*Page excerpt:*
########################################
The FTSE Finish Line: March 13 - 2025
Patrick Munnelly, Partner: Market Strategy, Tickmill Group
British stock indexes showed mixed performance on Thursday as upbeat corporate earnings were tempered by lingering concerns over U.S. trade policies. The export-heavy blue-chip index managed to hold onto its Wednesday gains, buoyed by positive developments in Ukraine-Russia relations, while the pound weakened against the dollar. Despite this, apprehension over the impact of U.S. trade measures remained prevalent. The UK refrained from issuing an immediate response after U.S. President Donald Trump imposed tariffs on steel and aluminium imports on Wednesday, though Prime Minister Keir Starmer suggested that all options were still under consideration. Meanwhile, a survey indicated that Britain's housing market endured its slowest month in over a year during February, as buyers' urgency to complete transactions ahead of the tax break expiration waned. Further declines are anticipated in the coming months, with shares in homebuilding companies falling 1.7%, leading losses in the sector.
Single Stock Stories & Broker Updates:
Halma's stock rises 2.7% , leading London's blue-chip index. The health and safety device maker expects an adjusted operating profit margin above 21%, up from a prior expectation of around 21%, and is on track for record profits. Analysts at Investec note that the products' critical, non-discretionary, and sustainability-focused nature supports ongoing momentum. The stock has lost approximately 2% this year.
Shares of Savills fall 8.7%, the lowest since February 2024, as analysts cite a lack of turnaround plan. Chris Beauchamp from IG notes the need for a strategy, while SVS expects a recovery in transaction volumes by 2025 due to employees returning to the office. The stock has dropped over 20% in six months and is down 4% YTD.
########################################
*Dataset excerpt:*
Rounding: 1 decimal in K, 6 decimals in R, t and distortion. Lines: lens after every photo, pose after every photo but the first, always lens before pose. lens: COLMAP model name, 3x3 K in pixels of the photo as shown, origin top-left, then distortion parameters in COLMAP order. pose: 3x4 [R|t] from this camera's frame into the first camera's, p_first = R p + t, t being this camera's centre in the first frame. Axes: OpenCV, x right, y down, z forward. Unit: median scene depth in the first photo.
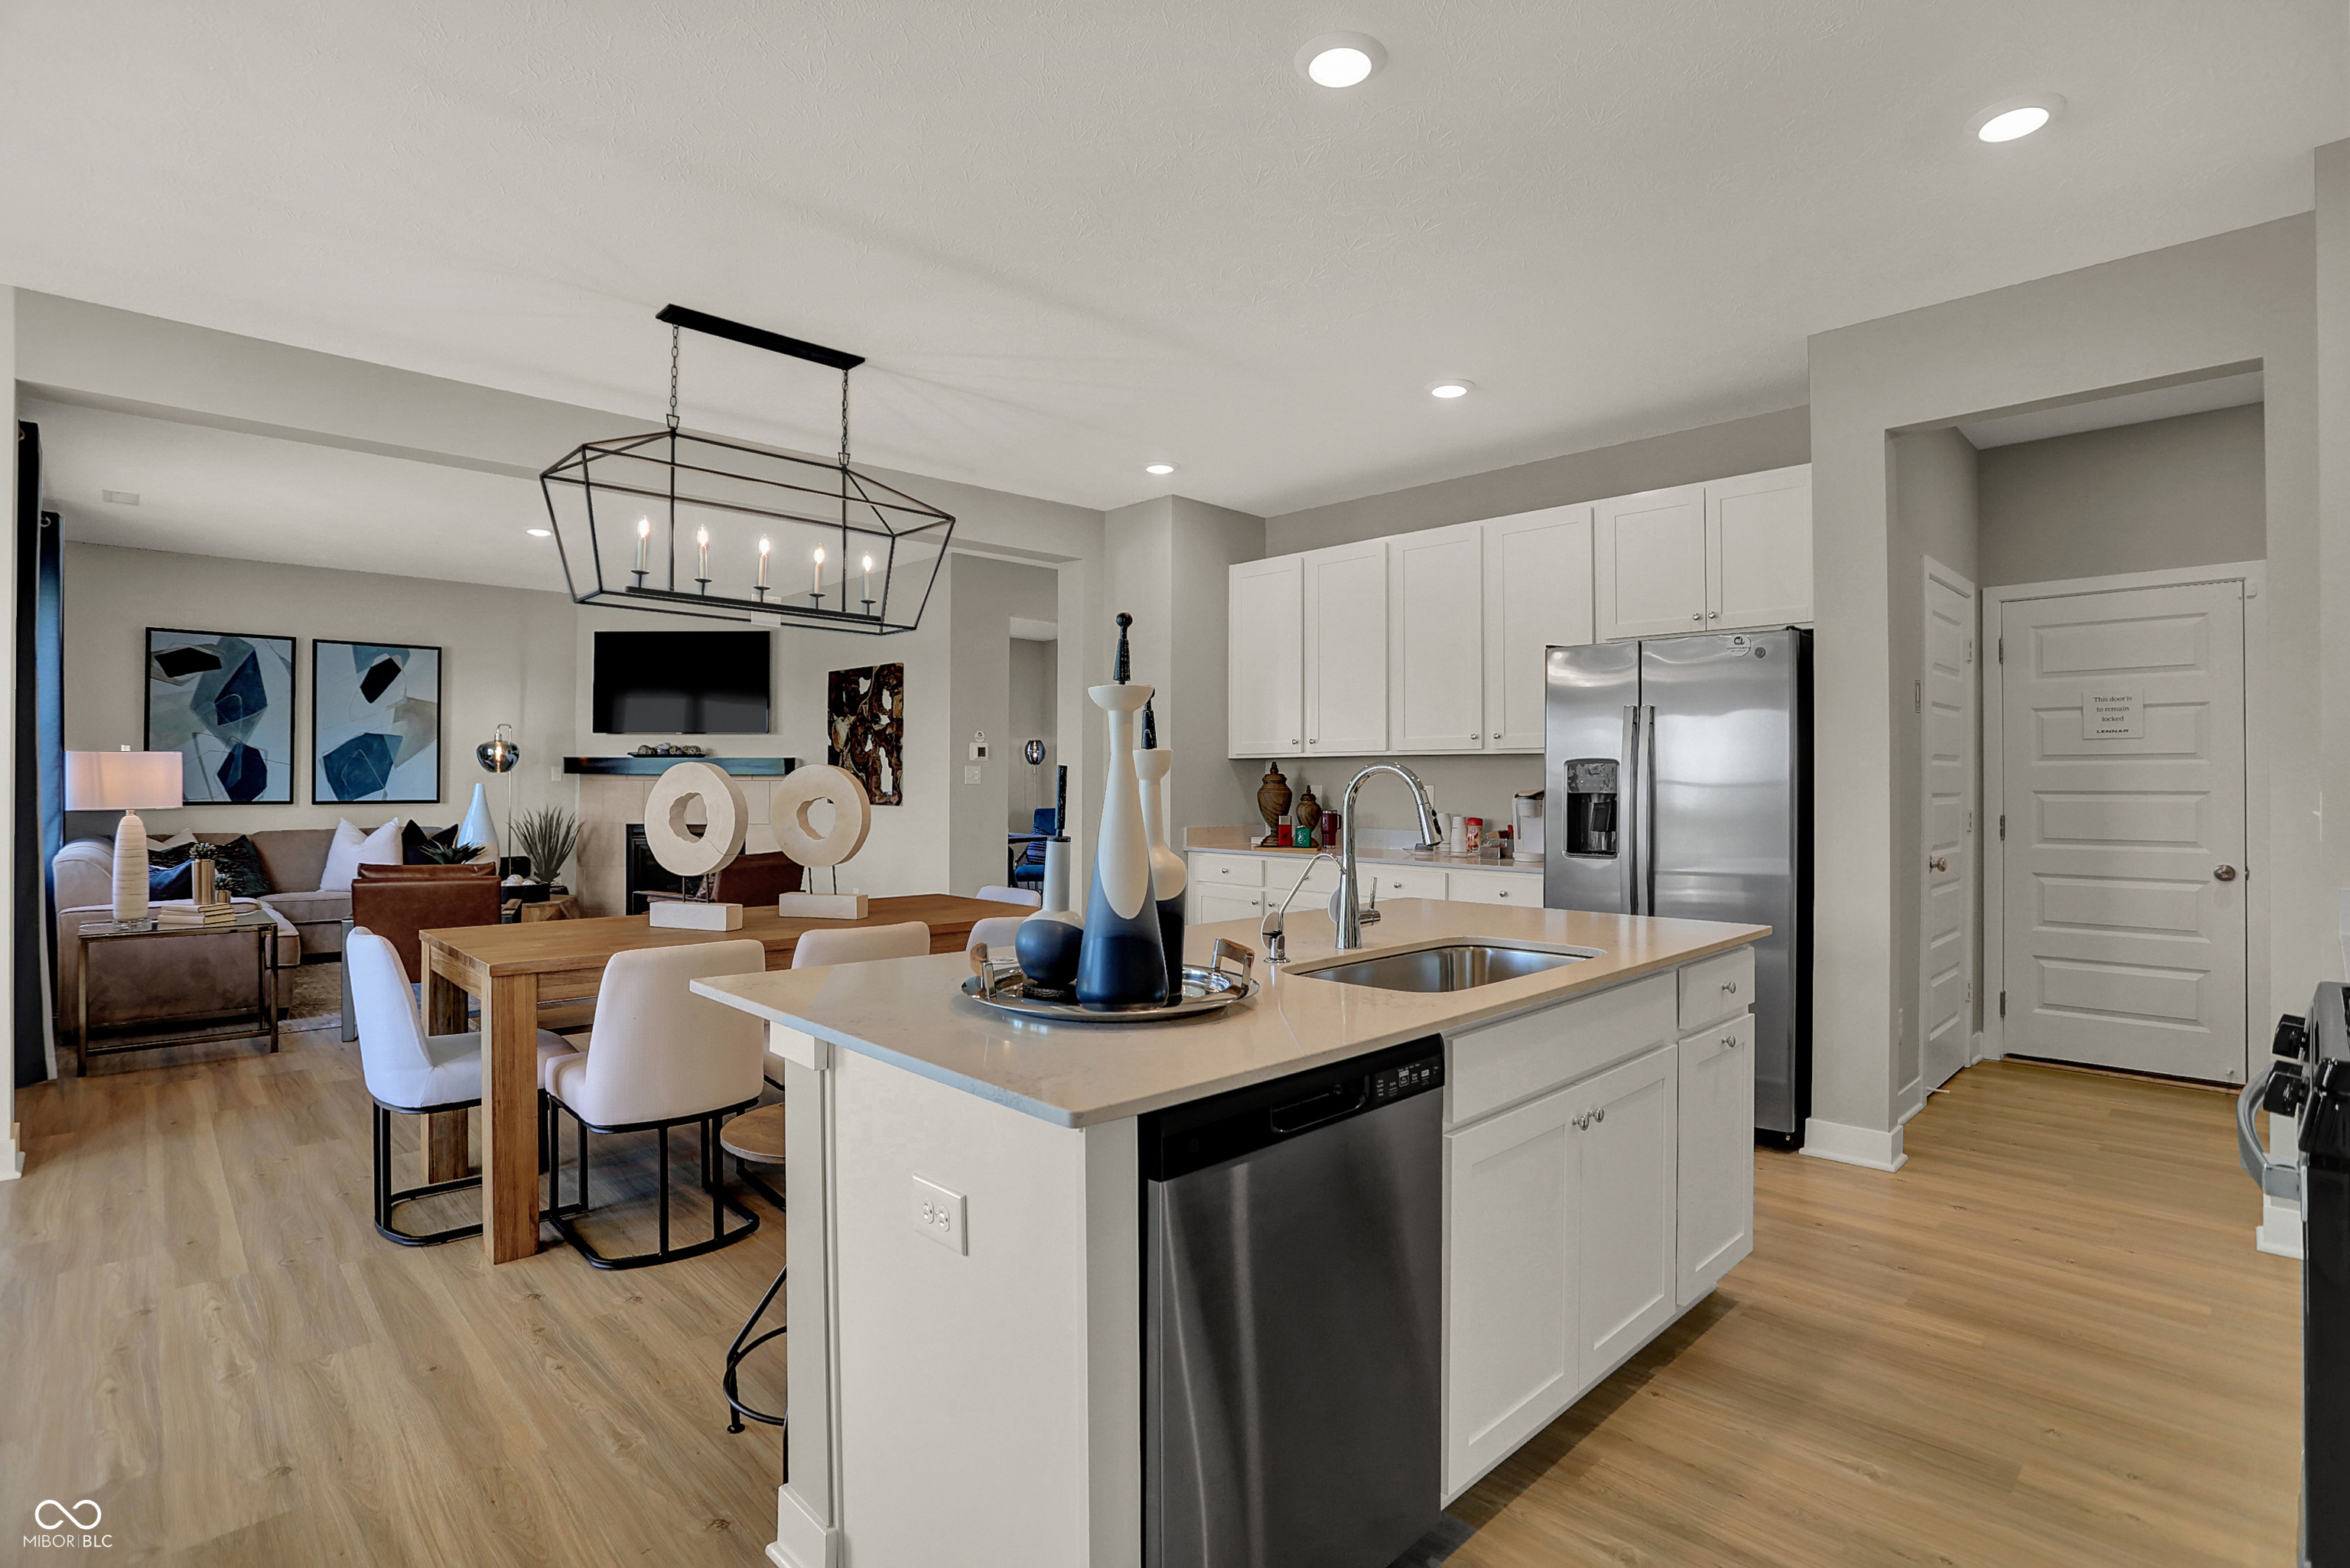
########################################
*What this exercise asks:*
a - Answer these questions about the FTSE market update.
(i) By what percentage did shares in homebuilding companies fall?
(ii) What adjusted operating profit margin does Halma now expect?
(iii) Savills shares fell to their lowest level since when?
b - Duplicate the passage of the FTSE market update from "Single Stock Stories" to "2% this year.".

*Answers by task:*
a -
(i) 1.7%
(ii) Above 21%
(iii) February 2024

b -
Single Stock Stories & Broker Updates:
Halma's stock rises 2.7% , leading London's blue-chip index. The health and safety device maker expects an adjusted operating profit margin above 21%, up from a prior expectation of around 21%, and is on track for record profits. Analysts at Investec note that the products' critical, non-discretionary, and sustainability-focused nature supports ongoing momentum. The stock has lost approximately 2% this year.